Di Kohanudnas, pemandangan unik bisa kita lihat saat para personel menggambarkan gerakan pesawat yang sedang mengudara. Dalam sebuah ruangan yang cukup sederhana, lampu-lampu yang menyala redup, tampak ada sebuah lampu yang cukup terang yang menyorot pada sebuah papan yang terbuat dari fibre plastik yang disebut dengan plan set. Plan set yang transparan tersebut digunakan sebagai dasar untuk menggambarkan situasi dan manuver udara. Lucunya, untuk menggambarkan dengan baik, dibutuhkan personel yang pandai menulis terbalik dan sering disebut dengan seorang plotter.

Plan Set tersebut terpampang cukup besar yang di dalamnya tergambar peta wilayah yang dikontrol. Plotter akan berdiri dibelakang plan set sambil menggenggam pensil, yang setiap saat dituliskan pada papan plan set untuk menentukan posisi sebuah target setelah plotter tersebut mendapat laporan adanya “Lasa” (target musuh) dari stasiun radar yang tersebar di wilayah Kohanudnas. Sementara personel lainnya selalu memonitor dan mencatat setiap pergerakan target melalui sarana komunikasi radio dari stasiun radar yang ada dibawah jajaran Kohanudnas.

Dengan hanya berbekal peralatan komunikasi radio, personil Kohanudnas harus mampu mendeteksi dan mengidentifikasi target-target yang dilaporkan, sebab hanya dengan ketelitian dan kecermatan mereka mampu mengidentifikasi dengan sarana yang ada. Oleh karena itu untuk mengawaki tempat tersebut dibutuhkan personel yang cukup banyak untuk memenuhi kegiatan operasi, karena setiap perangkat dilakukan secara manual. Sedangkan sarana komunikasi yang digunakan masih menggunakan radio komunikasi jenis RF 301 buatan Amerika yang masih menggunakan teknologi tabung. Selain itu juga digunakan radio komunikasi jenis VHF dan HF bekas Rusia dengan kemampuan terbatas.

Itulah sebuah gambaran kegiatan Kohanudnas dengan peralatan yang sederhana harus mampu mengemban tugas operasi yang cukup berat. Hanya berbekal perangkat radio, peta situasi dan personil – personil yang cekatan Kohanudnas mampu melaksanakan operasi dan identifikasi sesuai dengan yang diharapkan. Kegiatan ini dilaksanakan secara terus menerus dan berlangsung lama, sampai adanya perubahan kebijakan dan kemajuan teknologi yang menghendaki data target dapat ditampilkan secara real time.

##########

_Petunjuk Latihan_
Menurut kutipan tentang Kohanudnas, apa sebutan bagi personel yang pandai menulis terbalik untuk menggambarkan situasi pada plan set?

_Data titik kunci tubuh atau tangan_
##########

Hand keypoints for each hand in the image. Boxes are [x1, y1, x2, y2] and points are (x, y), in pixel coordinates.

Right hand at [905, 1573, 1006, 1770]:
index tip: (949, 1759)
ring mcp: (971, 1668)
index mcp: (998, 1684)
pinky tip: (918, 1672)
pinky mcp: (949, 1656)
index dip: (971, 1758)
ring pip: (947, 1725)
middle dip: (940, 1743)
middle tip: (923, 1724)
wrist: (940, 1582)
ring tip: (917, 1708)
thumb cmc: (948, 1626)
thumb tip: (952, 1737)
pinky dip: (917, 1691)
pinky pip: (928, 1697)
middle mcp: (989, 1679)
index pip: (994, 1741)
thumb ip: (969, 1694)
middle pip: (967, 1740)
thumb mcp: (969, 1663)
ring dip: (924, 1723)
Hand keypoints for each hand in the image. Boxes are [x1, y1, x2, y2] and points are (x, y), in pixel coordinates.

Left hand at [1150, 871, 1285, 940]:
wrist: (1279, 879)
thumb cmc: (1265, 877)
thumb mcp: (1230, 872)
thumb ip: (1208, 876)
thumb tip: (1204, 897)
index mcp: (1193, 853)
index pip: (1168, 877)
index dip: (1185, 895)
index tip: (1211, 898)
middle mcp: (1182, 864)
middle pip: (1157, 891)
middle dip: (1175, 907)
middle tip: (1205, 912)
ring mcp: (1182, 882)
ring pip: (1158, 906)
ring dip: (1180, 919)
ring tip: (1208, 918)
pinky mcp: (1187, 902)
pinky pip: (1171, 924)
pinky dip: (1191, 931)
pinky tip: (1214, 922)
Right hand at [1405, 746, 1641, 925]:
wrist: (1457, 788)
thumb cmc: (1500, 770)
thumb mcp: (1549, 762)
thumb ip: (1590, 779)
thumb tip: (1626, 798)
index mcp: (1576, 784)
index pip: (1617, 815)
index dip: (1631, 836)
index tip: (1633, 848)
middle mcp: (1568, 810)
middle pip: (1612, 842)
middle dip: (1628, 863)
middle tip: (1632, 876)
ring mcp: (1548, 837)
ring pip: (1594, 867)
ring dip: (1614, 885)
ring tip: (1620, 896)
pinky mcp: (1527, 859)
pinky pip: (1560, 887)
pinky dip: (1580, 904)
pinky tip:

##########

_Hasil Latihan_
Plotter.